Nationals file for divorce as Liberal coalition breaks
COALITION BREAKS UP:
* The National Party has split from its partnership with the Liberal Party following its defeat at the federal election
* The split happened after Nationals leader David Littleproud and Liberal leader Sussan Ley failed to reach a coalition agreement
* The two parties normally strike a fresh agreement after every election, which determines the make up of its frontbench and portfolio allocations, as well as shared party positions
* State divisions have their own agreements, with NSW and Victoria the only states where a formal arrangement persists, while the parties remain merged as the Liberal-National Party in Queensland
* Mr Littleproud indicated there were four sticking points on policy negotiations the Nationals would not back down on.
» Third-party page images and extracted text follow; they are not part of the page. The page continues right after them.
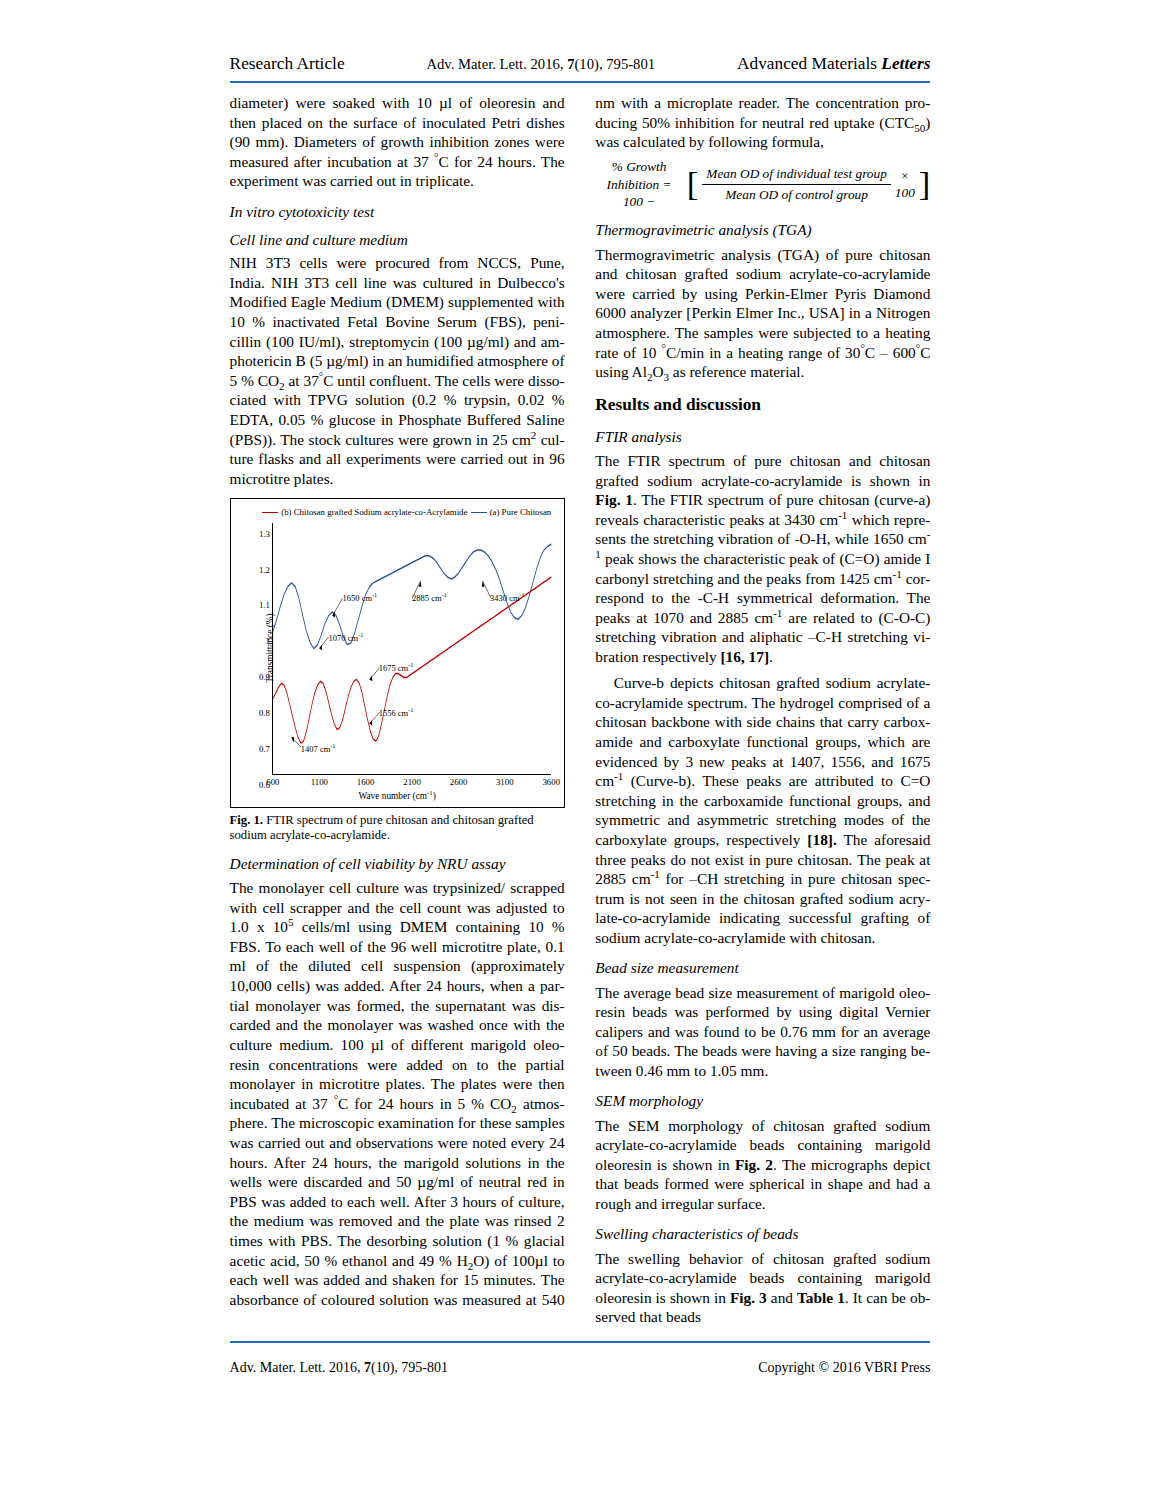Research Article
Adv. Mater. Lett. 2016, 7(10), 795-801
Advanced Materials Letters
diameter) were soaked with 10 µl of oleoresin and then placed on the surface of inoculated Petri dishes (90 mm). Diameters of growth inhibition zones were measured after incubation at 37 °C for 24 hours. The experiment was carried out in triplicate.
In vitro cytotoxicity test
Cell line and culture medium
NIH 3T3 cells were procured from NCCS, Pune, India. NIH 3T3 cell line was cultured in Dulbecco's Modified Eagle Medium (DMEM) supplemented with 10 % inactivated Fetal Bovine Serum (FBS), penicillin (100 IU/ml), streptomycin (100 µg/ml) and amphotericin B (5 µg/ml) in an humidified atmosphere of 5 % CO2 at 37°C until confluent. The cells were dissociated with TPVG solution (0.2 % trypsin, 0.02 % EDTA, 0.05 % glucose in Phosphate Buffered Saline (PBS)). The stock cultures were grown in 25 cm2 culture flasks and all experiments were carried out in 96 microtitre plates.
(b) Chitosan grafted Sodium acrylate-co-Acrylamide (a) Pure Chitosan
Transmittance (%)
1.3
1.2
1.1
1
0.9
0.8
0.7
0.6
600
1100
1600
2100
2600
3100
3600
1650 cm-1
2885 cm-1
3430 cm-1
1070 cm-1
1675 cm-1
1556 cm-1
1407 cm-1
Wave number (cm-1)
Fig. 1. FTIR spectrum of pure chitosan and chitosan grafted sodium acrylate-co-acrylamide.
Determination of cell viability by NRU assay
The monolayer cell culture was trypsinized/ scrapped with cell scrapper and the cell count was adjusted to 1.0 x 105 cells/ml using DMEM containing 10 % FBS. To each well of the 96 well microtitre plate, 0.1 ml of the diluted cell suspension (approximately 10,000 cells) was added. After 24 hours, when a partial monolayer was formed, the supernatant was discarded and the monolayer was washed once with the culture medium. 100 µl of different marigold oleoresin concentrations were added on to the partial monolayer in microtitre plates. The plates were then incubated at 37 °C for 24 hours in 5 % CO2 atmosphere. The microscopic examination for these samples was carried out and observations were noted every 24 hours. After 24 hours, the marigold solutions in the wells were discarded and 50 µg/ml of neutral red in PBS was added to each well. After 3 hours of culture, the medium was removed and the plate was rinsed 2 times with PBS. The desorbing solution (1 % glacial acetic acid, 50 % ethanol and 49 % H2O) of 100µl to each well was added and shaken for 15 minutes. The absorbance of coloured solution was measured at 540 nm with a microplate reader. The concentration producing 50% inhibition for neutral red uptake (CTC50) was calculated by following formula,
% Growth Inhibition = 100 − [ Mean OD of individual test group Mean OD of control group × 100 ]
Thermogravimetric analysis (TGA)
Thermogravimetric analysis (TGA) of pure chitosan and chitosan grafted sodium acrylate-co-acrylamide were carried by using Perkin-Elmer Pyris Diamond 6000 analyzer [Perkin Elmer Inc., USA] in a Nitrogen atmosphere. The samples were subjected to a heating rate of 10 °C/min in a heating range of 30°C – 600°C using Al2O3 as reference material.
Results and discussion
FTIR analysis
The FTIR spectrum of pure chitosan and chitosan grafted sodium acrylate-co-acrylamide is shown in Fig. 1. The FTIR spectrum of pure chitosan (curve-a) reveals characteristic peaks at 3430 cm-1 which represents the stretching vibration of -O-H, while 1650 cm-1 peak shows the characteristic peak of (C=O) amide I carbonyl stretching and the peaks from 1425 cm-1 correspond to the -C-H symmetrical deformation. The peaks at 1070 and 2885 cm-1 are related to (C-O-C) stretching vibration and aliphatic –C-H stretching vibration respectively [16, 17].
Curve-b depicts chitosan grafted sodium acrylate-co-acrylamide spectrum. The hydrogel comprised of a chitosan backbone with side chains that carry carboxamide and carboxylate functional groups, which are evidenced by 3 new peaks at 1407, 1556, and 1675 cm-1 (Curve-b). These peaks are attributed to C=O stretching in the carboxamide functional groups, and symmetric and asymmetric stretching modes of the carboxylate groups, respectively [18]. The aforesaid three peaks do not exist in pure chitosan. The peak at 2885 cm-1 for –CH stretching in pure chitosan spectrum is not seen in the chitosan grafted sodium acrylate-co-acrylamide indicating successful grafting of sodium acrylate-co-acrylamide with chitosan.
Bead size measurement
The average bead size measurement of marigold oleoresin beads was performed by using digital Vernier calipers and was found to be 0.76 mm for an average of 50 beads. The beads were having a size ranging between 0.46 mm to 1.05 mm.
SEM morphology
The SEM morphology of chitosan grafted sodium acrylate-co-acrylamide beads containing marigold oleoresin is shown in Fig. 2. The micrographs depict that beads formed were spherical in shape and had a rough and irregular surface.
Swelling characteristics of beads
The swelling behavior of chitosan grafted sodium acrylate-co-acrylamide beads containing marigold oleoresin is shown in Fig. 3 and Table 1. It can be observed that beads
Adv. Mater. Lett. 2016, 7(10), 795-801
Copyright © 2016 VBRI Press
The Liberals want to open everything up for discussion following an electoral shellacking
* The last time the coalition divorced was in 1987 for about four months
POLICY WISHLIST:
* The Nationals want nuclear power to be part of the energy mix, but haven't recommitted to the full policy which included seven power plants across Australia
* A $20 billion regional investment fund would be mostly funded through resource windfalls in the budget over four to five years
* The fund would disperse $1 billion a year for regional and rural Australia, including on infrastructure, education and healthcare
* Big stick divestiture powers that would force large supermarkets to sell stores if they're found to be engaging in uncompetitive behaviour
* Expanding universal service obligations which covers landlines and payphones to mobile phones so all Australians have telecommunication access across regional Australia
* Ms Ley said she wouldn't make any captain's calls on Liberal Party policy when she was elected leader and would put everything on the table within the partyroom
* Moderate Liberal MPs have called for the nuclear policy to be dumped, citing electoral backlash in metropolitan seats. The Nationals maintain the policy is popular but the price tag was subject to a Labor scare campaign
WHAT NEXT?
* Sussan Ley remains the opposition leader and the Nationals won't sit in shadow cabinet, meaning the half-dozen MPs who used to sit around that table take a salary cut
* The Liberals have 28 seats out of 150 in the lower house, while the Nationals have 15, meaning the split doesn't impact Labor's ability to command the house with its majority of more than 90 seats
* Labor still needs the Greens to pass legislation in the Senate, where the Liberals have just over 20 senators and the Nationals four.
* Labor and the Liberals still have the numbers to force legislation through without the Greens or crossbench support.